Les progrès fantastiques de la science ont déterminé avec une très grande précision les zones
cérébrales qui permettent des fonctions mentales et physiques spécifiques. Tels la mémoire, le
langage, la vue, l’ouïe, l’odorat, la marche et autres gestes. Mais on ignore encore le rapport
qui existe entre le cerveau-organe et la pensée elle-même. Ici demeure un mystère : les
scientifiques ne peuvent pas encore établir, comment sous l’angle physico-chimique, le
cerveau est en mesure de générer la pensée. Il apparaît bien que le cerveau est un organe tout
à fait particulier, à part, en ce qu’il permet la compréhension des mécanismes corporels par
une activité électrochimique mais cache soigneusement le fonctionnement de la pensée.
L’appareil psychique n’a pas encore livré tous ses secrets !
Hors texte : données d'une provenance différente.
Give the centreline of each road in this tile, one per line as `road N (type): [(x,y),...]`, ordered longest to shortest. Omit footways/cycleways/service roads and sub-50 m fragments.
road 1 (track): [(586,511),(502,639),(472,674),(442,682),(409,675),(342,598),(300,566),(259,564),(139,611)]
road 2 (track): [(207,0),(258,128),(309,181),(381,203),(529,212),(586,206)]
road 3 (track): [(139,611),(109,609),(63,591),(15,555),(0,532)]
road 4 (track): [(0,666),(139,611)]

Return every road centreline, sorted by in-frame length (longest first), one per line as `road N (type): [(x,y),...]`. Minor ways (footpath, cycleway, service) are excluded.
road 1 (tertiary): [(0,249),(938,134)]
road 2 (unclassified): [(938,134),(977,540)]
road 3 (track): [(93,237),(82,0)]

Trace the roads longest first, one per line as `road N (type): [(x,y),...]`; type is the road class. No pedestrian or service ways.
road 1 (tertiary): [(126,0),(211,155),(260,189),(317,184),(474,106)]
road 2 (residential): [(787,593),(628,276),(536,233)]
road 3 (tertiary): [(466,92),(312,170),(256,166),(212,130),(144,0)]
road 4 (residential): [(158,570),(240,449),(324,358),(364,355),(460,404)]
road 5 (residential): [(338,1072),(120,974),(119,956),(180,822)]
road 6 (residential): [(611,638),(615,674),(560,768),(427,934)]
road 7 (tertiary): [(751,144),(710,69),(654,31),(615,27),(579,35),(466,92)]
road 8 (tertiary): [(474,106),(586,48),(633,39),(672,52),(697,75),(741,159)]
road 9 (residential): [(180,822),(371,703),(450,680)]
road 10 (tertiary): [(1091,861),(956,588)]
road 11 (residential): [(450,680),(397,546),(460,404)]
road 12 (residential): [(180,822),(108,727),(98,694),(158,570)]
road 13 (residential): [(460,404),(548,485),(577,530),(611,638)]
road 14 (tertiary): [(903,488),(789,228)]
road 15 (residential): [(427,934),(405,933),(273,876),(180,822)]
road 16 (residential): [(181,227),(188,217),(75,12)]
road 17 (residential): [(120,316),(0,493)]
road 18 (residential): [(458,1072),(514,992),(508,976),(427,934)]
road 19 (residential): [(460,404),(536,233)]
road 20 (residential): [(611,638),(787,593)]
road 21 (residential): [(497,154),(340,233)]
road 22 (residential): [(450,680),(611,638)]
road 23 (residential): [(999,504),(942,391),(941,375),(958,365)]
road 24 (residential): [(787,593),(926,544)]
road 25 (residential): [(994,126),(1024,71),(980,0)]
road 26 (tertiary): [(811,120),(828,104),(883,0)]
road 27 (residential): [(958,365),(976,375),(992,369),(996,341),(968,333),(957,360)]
Ce que l’on constate, c’est le résultat de ce processus chimique : penser, c’est poser un point
d’interrogation sur le monde ! Qu’il s’agisse de “philosopher”, au sens de remise en cause du
terme (Platon) ou de “raisonner”, tel que nous l’entendons en franc-maçonnerie, c’est-dire
douter (Descartes). Platon rejette les apparences, se méfie de l’opinion immédiate. Descartes
met en question toutes les certitudes formelles, dictées par les sens, les traditions ou les
dogmes. Spinoza, pour sa part, se méfie des définitions qui ont un côté…définitif. Bref, les
philosophes antiques, non seulement doutent (et puisqu’ils doutent, ils pensent !) mais
remettent en question, de siècles en siècles, les philosophes précédents. Socrate récuse le
sophiste Protagoras. Pyrrhon d’Elis est sceptique après Platon. Epicure rejette la morale de
Platon. Jusqu’à Marx qui critique Hegel et Nietzche démolit les valeurs philosophiques de la
philosophie antique. Pour finir avec Freud qui nie Descartes. Ce qui permet d’affirmer que la
philosophie n’est pas une discipline figée mais bien une “science de l’homme” qui progresse
avec les pensées de celui-ci.

En ce sens, à y bien regarder, les philosophes précités ne nient pas vraiment les travaux de
leurs prédécesseurs. Pour mieux mettre à l’épreuve leurs pensées personnelles, pour en
vérifier la solidité, de fait, ils “déconstruisent” les précédentes, déblaient le terrain et y
reprennent quelques briques, pour construire leur propre édifice. Ainsi, après la négation,
vient l’affirmation, leur réunion produisant une idée. D’où le concept philosophique d’Hegel :
thèse, antithèse, synthèse.
Selon la méthode philosophique, pour penser, il faut donc d’abord nier une réalité, nier
ensuite cette négation, pour aboutir à ladite synthèse. Le but de ce processus est évidemment
l’accès à l’authentique savoir et à la meilleure approche de la vérité.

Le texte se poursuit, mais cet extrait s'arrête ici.